→ **Document text**:

########################################

# Photo Problems with D70s - CCD Problem?



## cumi (Dec 2, 2012)

Hi there,

has someone experienced such a problem with Nikon D70s (or other models)? The camera started today suddenly to make photos like this:




The brighter parts are badly screwed, the photos are can not be used. The camera is about 6 years old and worked perfectly until now. I didn't do anything unusual with it (cleanig or such).

Any tipps and ideas are warmly welcome.


----------



## KmH (Dec 2, 2012)

Yes, others have posted photos that look like that, and from a variety of camera makes and models.

Image sensors don't last forever. Electronic things tend to malfunction all at once rather than deteriorate over a period of time like many mechanical processes.

You can try a 2 button reset, and/or reload the firmware. Otherwise, consult with a repair facility.


----------



## Rhoads238 (Dec 2, 2012)

I would say send it to be repaired. Either that or look at as an excuse to upgrade.

########################################

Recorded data
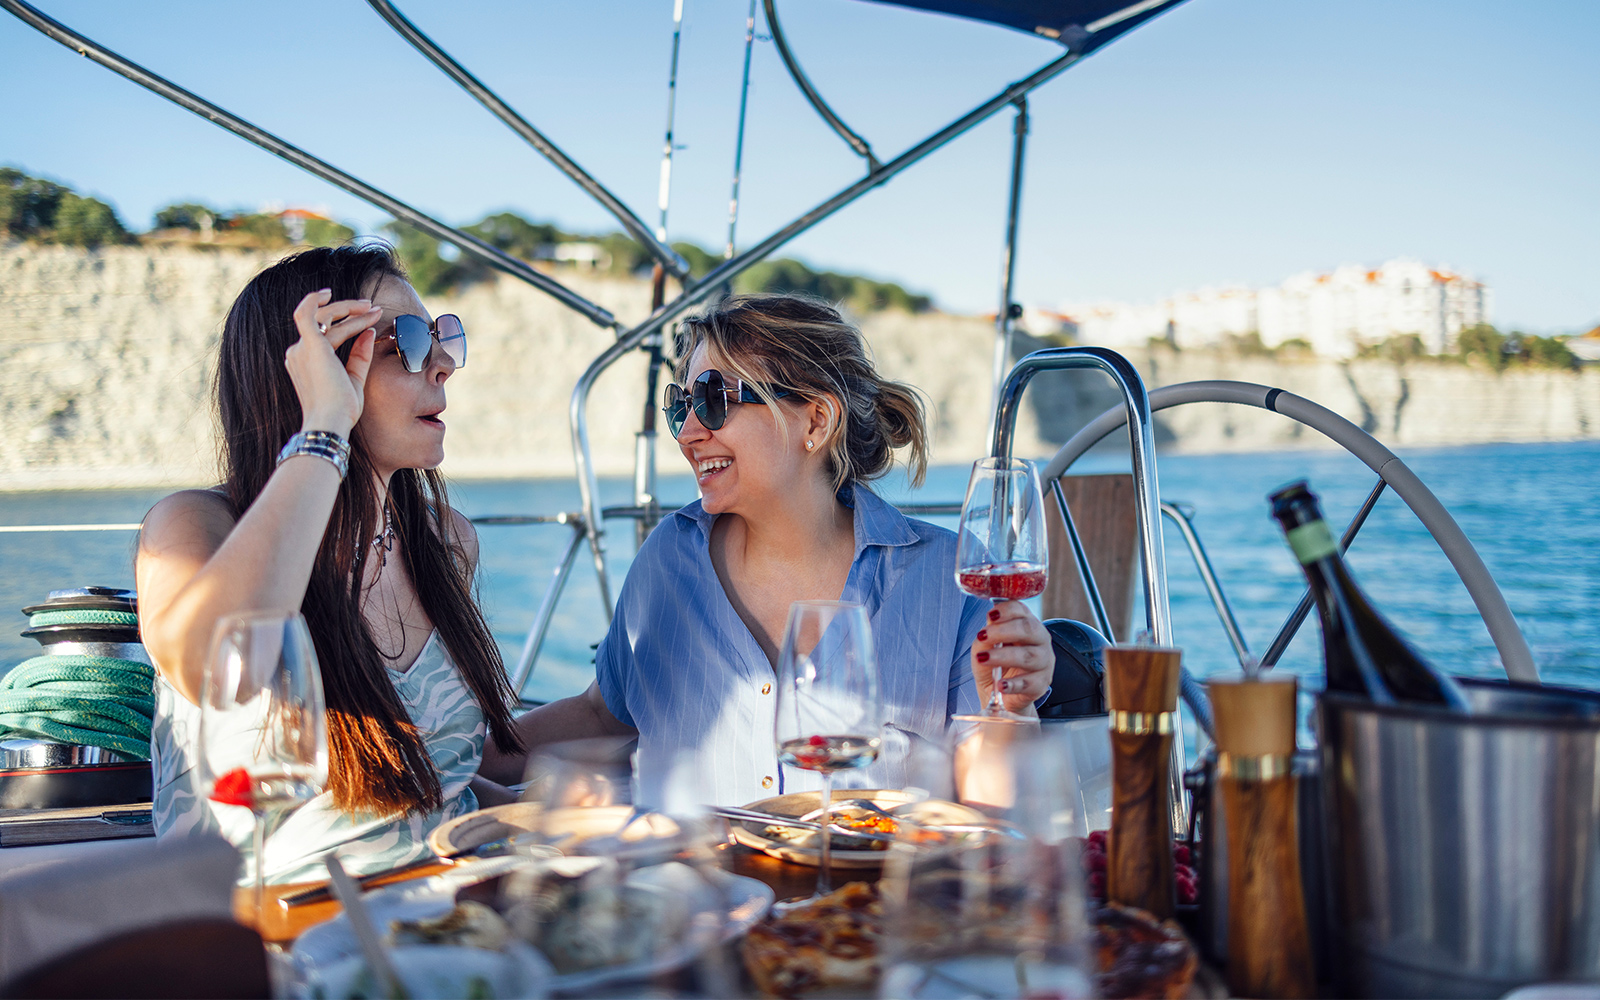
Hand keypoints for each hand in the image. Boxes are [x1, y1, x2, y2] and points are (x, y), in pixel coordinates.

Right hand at [286, 289, 382, 436]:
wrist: (332, 421)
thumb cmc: (342, 409)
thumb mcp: (355, 379)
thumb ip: (360, 355)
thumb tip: (370, 332)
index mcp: (307, 362)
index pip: (328, 334)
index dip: (350, 323)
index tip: (370, 318)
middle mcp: (300, 353)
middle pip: (326, 322)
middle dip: (350, 311)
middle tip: (372, 307)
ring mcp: (303, 349)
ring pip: (325, 317)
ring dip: (348, 309)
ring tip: (370, 307)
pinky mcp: (310, 345)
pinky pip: (306, 313)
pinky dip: (313, 300)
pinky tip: (327, 293)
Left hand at [972, 600, 1052, 715]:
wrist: (1000, 695)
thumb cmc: (994, 665)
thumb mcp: (984, 648)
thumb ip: (984, 639)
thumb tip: (984, 635)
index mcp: (1026, 624)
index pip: (1021, 610)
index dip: (1006, 610)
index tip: (990, 616)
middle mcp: (1040, 640)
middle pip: (1029, 629)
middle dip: (1003, 631)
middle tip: (983, 636)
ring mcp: (1044, 663)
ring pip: (1029, 656)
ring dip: (1003, 656)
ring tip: (984, 659)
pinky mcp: (1041, 684)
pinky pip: (1029, 683)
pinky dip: (1013, 684)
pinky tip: (1001, 685)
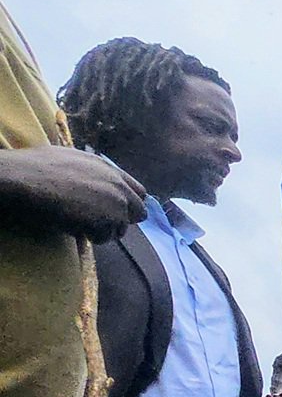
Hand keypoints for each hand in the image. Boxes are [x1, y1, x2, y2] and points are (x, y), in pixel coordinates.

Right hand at [0, 146, 146, 240]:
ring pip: (120, 228)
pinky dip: (91, 236)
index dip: (129, 203)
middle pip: (138, 213)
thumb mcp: (74, 158)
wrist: (26, 179)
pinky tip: (74, 225)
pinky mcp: (106, 223)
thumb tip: (96, 179)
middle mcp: (119, 187)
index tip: (117, 209)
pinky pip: (104, 238)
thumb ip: (94, 172)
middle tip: (99, 220)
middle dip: (122, 219)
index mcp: (111, 170)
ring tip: (79, 220)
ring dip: (103, 229)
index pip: (139, 192)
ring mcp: (115, 206)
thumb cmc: (40, 166)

########################################

→ **Required action A**:
Based on the Nikon D70s forum thread, say whether each statement agrees with it: (i) the camera is about six years old; (ii) KmH says electronic things tend to deteriorate gradually; (iii) Rhoads238 recommends a 2 button reset. Answer yes or no for each, quoting the words from the thread that decide it.
→ **Required action B**:
List every username that posts in the Nikon D70s forum thread.
→ **Required action C**:
Continue the Nikon D70s forum thread with the next post after the last one shown.

→ **Answer box A**:
(i) Yes: "The camera is about 6 years old"
(ii) No: "Electronic things tend to malfunction all at once rather than deteriorate over a period of time"
(iii) No: "I would say send it to be repaired. Either that or look at as an excuse to upgrade."

→ **Answer box B**:
cumi, KmH, Rhoads238

→ **Answer box C**:
----------



## cumi (Dec 2, 2012)

KmH said:


> You can try a 2 button reset...



How should I do it? I don't know about this...


----------



## Derrel (Dec 2, 2012)

cumi said:


> KmH said:
> 
> 
> > You can try a 2 button reset...
> ...



Nikon D70 problem | Gallery

My Panasonic Lumix went out the same way!!! It got excessive moisture inside of it, and the images looked almost exactly like yours!!! I then took the camera and placed it in a coffee can filled with fresh, good dessicant bags for about 10 days...brought it back to life!!!

Best of luck to you!


----------



## cumi (Dec 10, 2012)

I talked to Nikon Service in Vienna. The problem is definetly with the sensor. They will replace the sensor with a used one for about 130&#8364;.


----------



## KmH (Dec 10, 2012)

cumi said:


> KmH said:
> 
> 
> > You can try a 2 button reset...
> ...


It is in your D70s User's manual. If you don't have the manual, you can download it - Nikon Product Manuals available for download


----------



## Mully (Dec 10, 2012)

I have a D70 and this problem occurred for me after 2months.... Nikon replaced the sensor and never had another problem ... This is now a backup, especially shooting strobe at higher shutter speeds.  Good luck ....you can find good used ones on ebay that might be cheaper than a repair.


----------



## cumi (Dec 11, 2012)

KmH said:


> cumi said:
> 
> 
> > KmH said:
> ...



I tried both the 2-button and also the 1-button reset, but unfortunatly didn't helped...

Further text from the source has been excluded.